2015
erregte der ungarische Regisseur László Nemes Aufsehen mit seinem vielfach
ausgezeichneten Spielfilmdebüt „Son of Saul“. Anders als das schonungslose
Holocaust-Drama ist sein neuer Film „Sunset“ vordergründig eine leichter
rezipierbare historische Frauen- und Detektivgeschichte, handelt aber ebenso
von Abgründen der Geschichte und ist formal vergleichbar ambitioniert. Ein
Gespräch über die Herausforderungen des Publikums und die Emanzipation der
Ohren.
„Sunset“ besitzt
eine ambitionierte Struktur als doppelte Detektivgeschichte. Die Protagonistin Irisz
kommt 1913 als Fremde mit Familiengeschichte nach Budapest zurück und wird für
Verbrechen ihres Bruders stigmatisiert, von dessen Existenz sie bislang nichts wusste.

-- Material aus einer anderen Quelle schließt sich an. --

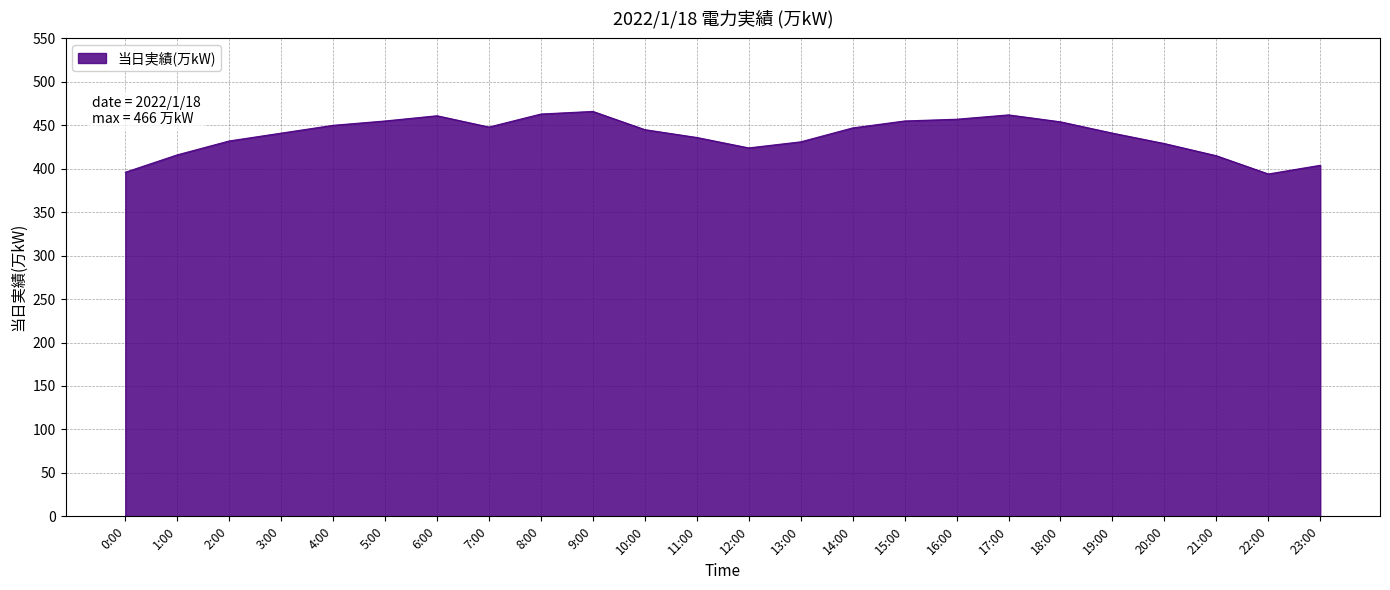

What is the maximum value shown in the chart?

466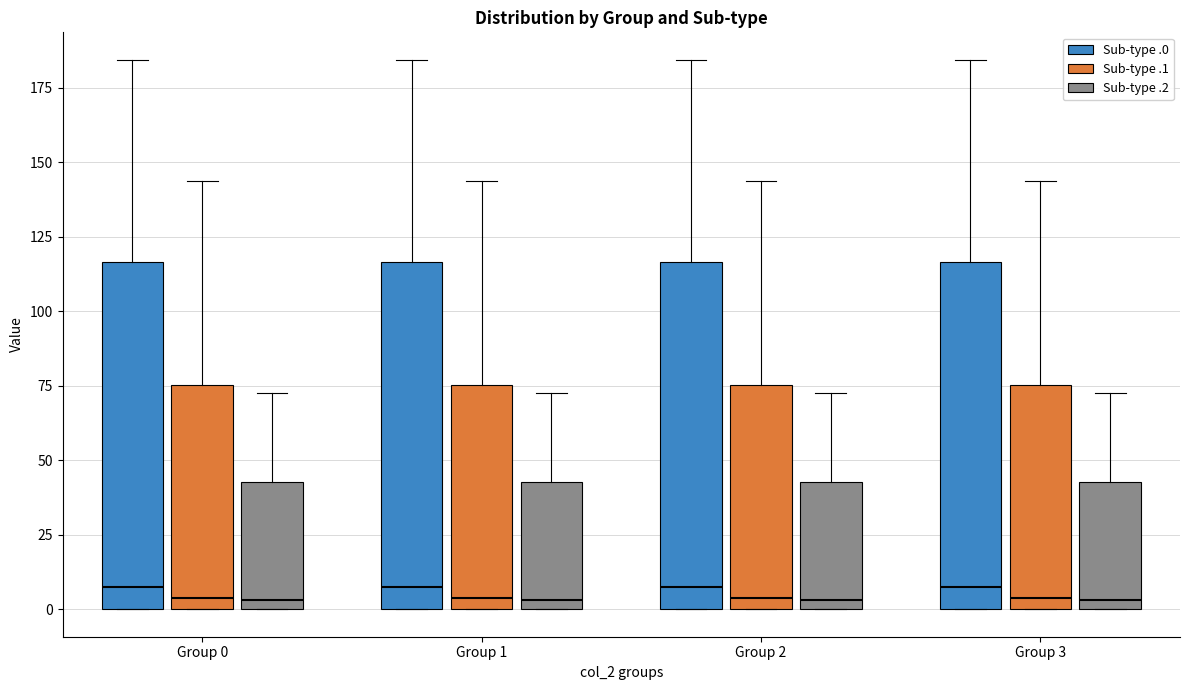

Reading left to right, read every box against the y-axis: the position of its median line, the range the box covers, and the ends of its whiskers. The values are not printed on the chart, so give them approximately, as read against the axis.

Group 0 (Sub-type .0): median 10, box 0 to 115, whiskers 0 to 185
Group 0 (Sub-type .1): median 5, box 0 to 75, whiskers 0 to 145
Group 0 (Sub-type .2): median 5, box 0 to 45, whiskers 0 to 75
Group 1 (Sub-type .0): median 10, box 0 to 115, whiskers 0 to 185
Group 1 (Sub-type .1): median 5, box 0 to 75, whiskers 0 to 145
Group 1 (Sub-type .2): median 5, box 0 to 45, whiskers 0 to 75
Group 2 (Sub-type .0): median 10, box 0 to 115, whiskers 0 to 185
Group 2 (Sub-type .1): median 5, box 0 to 75, whiskers 0 to 145
Group 2 (Sub-type .2): median 5, box 0 to 45, whiskers 0 to 75
Group 3 (Sub-type .0): median 10, box 0 to 115, whiskers 0 to 185
Group 3 (Sub-type .1): median 5, box 0 to 75, whiskers 0 to 145
Group 3 (Sub-type .2): median 5, box 0 to 45, whiskers 0 to 75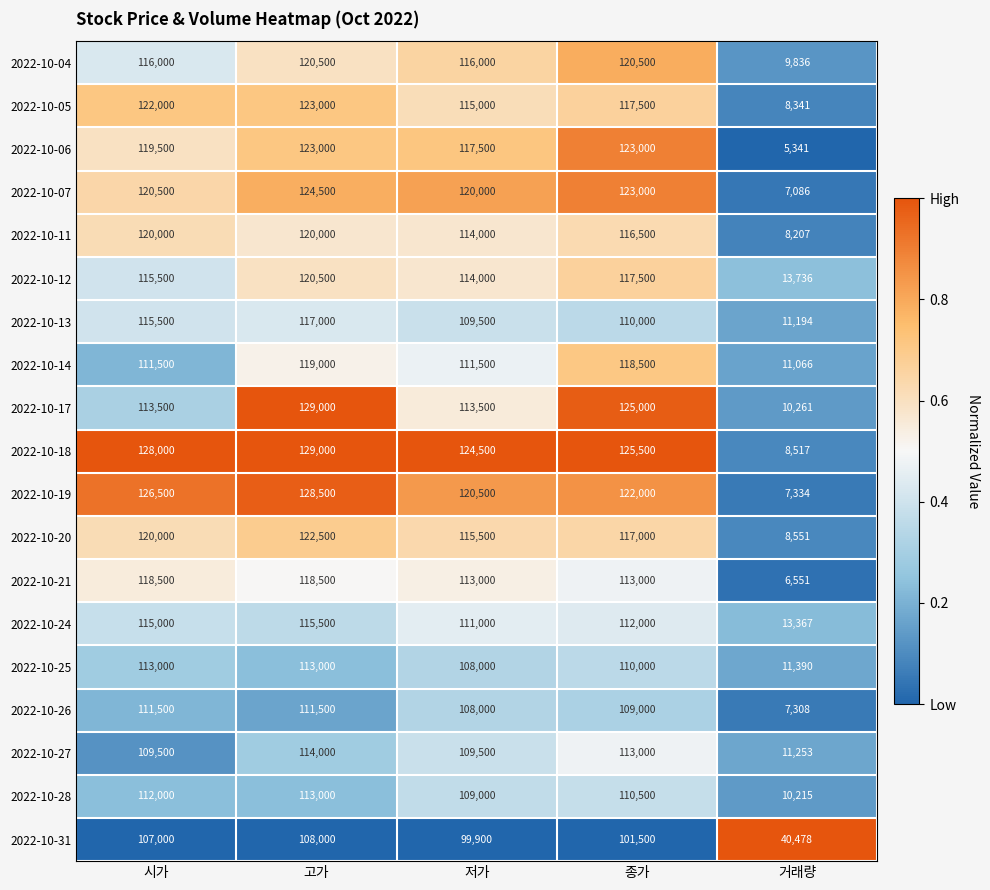

List the labels in order of 2022-10-20 value, largest first.

고가, 시가, 종가, 저가, 거래량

Sie beginnt, seinen Spuren nachzuforschen. Der Film ist ihr dabei so nahe auf
den Fersen, dass auch die Zuschauer (wie Irisz selbst) versuchen müssen, Spuren
zu lesen. Man ist immer versucht, zu glauben, dass man gerade eine zentrale
Information verpasst, nur weil sie beiläufig und im Bildhintergrund verhandelt
wird. Das ist ziemlich spannend. Manche glauben, dass die Eltern von Irisz
vielleicht Opfer eines Pogroms geworden sind.